3) suppose we wnt to join the data comming from 2 files and we dnt wnt dupliates we will use union funtion instead of adding addtional component for duplicate remover.
correct me if im wrong

sunny

Jul 5th, 2006

Hi cndraa(chandra i hope)
u have replied that merge has inbuilt sorting feature,which is wrong.it does not contain such feature.anyways if i am wrong please correct me.
Thanks.
Sunny

prakash

Aug 9th, 2006

hi sunny,
wat u said is right.

Sachin

Sep 4th, 2007

There are many ways to improve the performance of the graph.

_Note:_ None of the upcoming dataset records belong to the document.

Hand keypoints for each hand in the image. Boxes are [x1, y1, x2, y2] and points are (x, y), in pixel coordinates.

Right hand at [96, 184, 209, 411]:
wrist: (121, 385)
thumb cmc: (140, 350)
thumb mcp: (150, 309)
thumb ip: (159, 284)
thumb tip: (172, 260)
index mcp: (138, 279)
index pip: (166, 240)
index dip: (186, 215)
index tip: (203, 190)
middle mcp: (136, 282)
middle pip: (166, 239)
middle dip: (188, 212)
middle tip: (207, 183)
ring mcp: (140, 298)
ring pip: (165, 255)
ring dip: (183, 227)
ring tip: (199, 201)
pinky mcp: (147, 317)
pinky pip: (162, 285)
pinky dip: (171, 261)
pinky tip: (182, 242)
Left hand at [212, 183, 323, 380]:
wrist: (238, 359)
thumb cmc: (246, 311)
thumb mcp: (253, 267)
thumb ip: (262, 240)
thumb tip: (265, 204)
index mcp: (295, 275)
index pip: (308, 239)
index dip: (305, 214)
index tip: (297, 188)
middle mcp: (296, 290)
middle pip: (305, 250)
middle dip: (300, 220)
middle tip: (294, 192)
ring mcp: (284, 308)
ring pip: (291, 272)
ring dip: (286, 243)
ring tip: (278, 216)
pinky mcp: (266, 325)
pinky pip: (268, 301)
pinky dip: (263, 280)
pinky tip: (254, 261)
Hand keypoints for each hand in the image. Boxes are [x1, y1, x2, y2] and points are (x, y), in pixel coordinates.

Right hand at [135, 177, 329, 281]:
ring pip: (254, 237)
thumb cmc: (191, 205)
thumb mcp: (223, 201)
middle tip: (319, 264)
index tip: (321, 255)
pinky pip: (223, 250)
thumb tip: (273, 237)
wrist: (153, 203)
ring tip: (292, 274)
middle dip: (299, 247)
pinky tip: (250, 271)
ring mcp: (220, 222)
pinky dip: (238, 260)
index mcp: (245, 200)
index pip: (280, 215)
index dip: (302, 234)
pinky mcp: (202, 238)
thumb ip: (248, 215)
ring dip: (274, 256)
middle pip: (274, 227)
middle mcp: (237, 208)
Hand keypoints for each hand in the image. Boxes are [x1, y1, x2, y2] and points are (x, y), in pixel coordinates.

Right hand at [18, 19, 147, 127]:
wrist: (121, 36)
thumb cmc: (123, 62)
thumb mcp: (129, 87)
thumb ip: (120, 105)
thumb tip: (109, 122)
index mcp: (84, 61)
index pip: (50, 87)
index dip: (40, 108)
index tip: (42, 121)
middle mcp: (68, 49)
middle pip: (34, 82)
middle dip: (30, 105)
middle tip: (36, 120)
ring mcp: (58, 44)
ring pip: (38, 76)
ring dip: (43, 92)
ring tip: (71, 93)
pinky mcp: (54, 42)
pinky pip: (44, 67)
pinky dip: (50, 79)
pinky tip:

It also
depends on a particular graph, the components used in it.
In general the following tips can be used for improving performance:
1> Try to use partitioning in the graph
2> try minimizing the number of components
3> Maintain lookups for better efficiency
4> Components like join/ rollup should have the option ‘Input must be sorted’,
if they are placed after a sort component.
5> If component have In memory: Input need not be sorted option selected, use
the MAX_CORE parameter value efficiently.
6> Use phasing of a graph efficiently.
7> Ensure that all the graphs where RDBMS tables are used as input, the join
condition is on indexed columns.
8> Try to perform the sort or aggregation operation of data in the source
tables at the database server itself, instead of using it in AbInitio.

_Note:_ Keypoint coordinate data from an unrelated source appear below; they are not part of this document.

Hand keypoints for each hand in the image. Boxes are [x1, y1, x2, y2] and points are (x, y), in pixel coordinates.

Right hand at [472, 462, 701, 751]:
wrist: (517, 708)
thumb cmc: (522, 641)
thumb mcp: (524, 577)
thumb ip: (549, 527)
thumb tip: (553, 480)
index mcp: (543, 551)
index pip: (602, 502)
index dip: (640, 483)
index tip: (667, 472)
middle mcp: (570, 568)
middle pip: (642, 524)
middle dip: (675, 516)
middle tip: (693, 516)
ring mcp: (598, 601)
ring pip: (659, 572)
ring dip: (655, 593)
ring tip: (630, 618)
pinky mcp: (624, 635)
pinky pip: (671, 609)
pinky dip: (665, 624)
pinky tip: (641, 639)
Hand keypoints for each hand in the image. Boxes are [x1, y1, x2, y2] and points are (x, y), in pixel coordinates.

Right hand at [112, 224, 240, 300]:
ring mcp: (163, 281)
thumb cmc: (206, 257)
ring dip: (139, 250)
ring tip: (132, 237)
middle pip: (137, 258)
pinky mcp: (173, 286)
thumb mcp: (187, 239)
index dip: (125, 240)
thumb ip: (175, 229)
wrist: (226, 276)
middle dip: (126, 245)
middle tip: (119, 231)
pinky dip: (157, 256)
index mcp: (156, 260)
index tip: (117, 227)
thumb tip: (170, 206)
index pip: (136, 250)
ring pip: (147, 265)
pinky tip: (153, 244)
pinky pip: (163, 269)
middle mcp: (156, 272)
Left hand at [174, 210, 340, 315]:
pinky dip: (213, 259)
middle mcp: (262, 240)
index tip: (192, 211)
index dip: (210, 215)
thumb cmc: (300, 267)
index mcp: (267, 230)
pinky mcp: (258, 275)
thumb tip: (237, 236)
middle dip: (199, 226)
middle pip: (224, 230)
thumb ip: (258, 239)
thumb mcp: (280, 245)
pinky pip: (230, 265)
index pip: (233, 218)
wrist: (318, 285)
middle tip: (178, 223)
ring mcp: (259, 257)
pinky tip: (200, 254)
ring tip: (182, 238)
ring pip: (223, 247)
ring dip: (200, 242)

There are many ways the performance of the graph can be improved.
1) Use a limited number of components in a particular phase
2) Use optimum value of max core values for sort and join components
3) Minimize the number of sort components
4) Minimize sorted join component and if possible replace them by in-memory
join/hash join
5) Use only required fields in the sort, reformat, join components
6) Use phasing/flow buffers in case of merge, sorted joins
7) If the two inputs are huge then use sorted join, otherwise use hash join
with proper driving port
8) For large dataset don't use broadcast as partitioner
9) Minimize the use of regular expression functions like re_index in the
transfer functions
10) Avoid repartitioning of data unnecessarily.

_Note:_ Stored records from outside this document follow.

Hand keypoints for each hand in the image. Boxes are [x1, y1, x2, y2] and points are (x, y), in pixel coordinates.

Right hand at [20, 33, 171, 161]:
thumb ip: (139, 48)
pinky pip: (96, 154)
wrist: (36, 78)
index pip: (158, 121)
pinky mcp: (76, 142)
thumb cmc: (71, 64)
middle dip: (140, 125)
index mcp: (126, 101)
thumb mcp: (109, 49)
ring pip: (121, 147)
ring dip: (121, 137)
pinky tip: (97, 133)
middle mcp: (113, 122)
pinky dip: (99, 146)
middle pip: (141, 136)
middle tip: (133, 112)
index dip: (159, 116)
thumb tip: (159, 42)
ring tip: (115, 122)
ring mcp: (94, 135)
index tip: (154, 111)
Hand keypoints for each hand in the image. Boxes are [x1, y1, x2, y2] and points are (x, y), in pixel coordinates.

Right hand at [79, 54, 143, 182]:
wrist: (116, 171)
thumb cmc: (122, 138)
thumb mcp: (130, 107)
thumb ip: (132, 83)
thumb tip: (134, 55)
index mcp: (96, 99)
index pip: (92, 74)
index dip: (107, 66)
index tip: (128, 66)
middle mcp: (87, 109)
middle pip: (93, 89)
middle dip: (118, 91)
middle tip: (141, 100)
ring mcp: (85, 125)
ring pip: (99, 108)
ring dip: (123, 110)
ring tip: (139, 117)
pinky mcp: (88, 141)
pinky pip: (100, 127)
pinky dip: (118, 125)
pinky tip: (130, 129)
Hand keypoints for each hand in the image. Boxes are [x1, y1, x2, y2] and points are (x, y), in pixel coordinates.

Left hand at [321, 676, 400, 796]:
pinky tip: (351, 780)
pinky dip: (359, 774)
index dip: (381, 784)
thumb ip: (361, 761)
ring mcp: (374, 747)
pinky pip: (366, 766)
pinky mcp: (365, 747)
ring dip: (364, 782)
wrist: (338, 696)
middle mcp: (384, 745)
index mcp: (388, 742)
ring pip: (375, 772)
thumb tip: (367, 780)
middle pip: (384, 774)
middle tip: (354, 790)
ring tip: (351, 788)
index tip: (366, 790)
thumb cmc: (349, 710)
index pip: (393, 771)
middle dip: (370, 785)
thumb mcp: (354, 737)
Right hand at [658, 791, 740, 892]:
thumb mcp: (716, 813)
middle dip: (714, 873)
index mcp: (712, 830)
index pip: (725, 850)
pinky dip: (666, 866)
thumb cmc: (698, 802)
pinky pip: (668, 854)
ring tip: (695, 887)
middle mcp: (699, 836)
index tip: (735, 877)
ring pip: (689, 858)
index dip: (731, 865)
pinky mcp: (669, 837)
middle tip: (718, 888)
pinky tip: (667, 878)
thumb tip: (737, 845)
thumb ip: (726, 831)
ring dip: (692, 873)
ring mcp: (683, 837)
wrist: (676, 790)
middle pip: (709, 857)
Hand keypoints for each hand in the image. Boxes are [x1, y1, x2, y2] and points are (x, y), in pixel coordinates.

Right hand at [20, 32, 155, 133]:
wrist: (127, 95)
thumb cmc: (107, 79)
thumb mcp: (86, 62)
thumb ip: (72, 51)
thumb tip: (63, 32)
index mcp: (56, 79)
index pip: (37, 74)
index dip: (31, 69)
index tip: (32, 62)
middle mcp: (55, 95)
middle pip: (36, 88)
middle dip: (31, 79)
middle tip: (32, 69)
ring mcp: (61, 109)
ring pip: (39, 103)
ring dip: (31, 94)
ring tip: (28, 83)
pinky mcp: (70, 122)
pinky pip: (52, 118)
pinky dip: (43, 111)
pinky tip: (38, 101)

In addition to the above mentioned cases we can also include some more
like:
1. If sort component is used and the sort keys are same for the next sort
component which follows after 2 or 3 components, then instead of using sort
component again it is preferable to use Sort within Groups component
mentioning these keys as major keys and other keys as minor keys. in this case
it assumes that major keys are already sorted and it needs to sort only on
minor keys.
eg: sort-1 component uses keys a,b,c and 2nd sort component after 2 - 3
components (in the same flow) uses keys a,b,e,f. in that case use sort within
groups in the 2nd case keeping a,b as major keys and e,f as minor keys.
2. when splitting records into more than two flows prefer Reformat rather than
Broadcast component.
3. For joining records from 2 flows use Concatenate component only when there
is a need to follow some specific order in joining records. If no order is
required then it is preferable to use Gather component.
4. Instead of too many Reformat component consecutively one after the other
use output indexes parameter in the first Reformat component and mention the
condition there. For detailed information on this concept refer Help.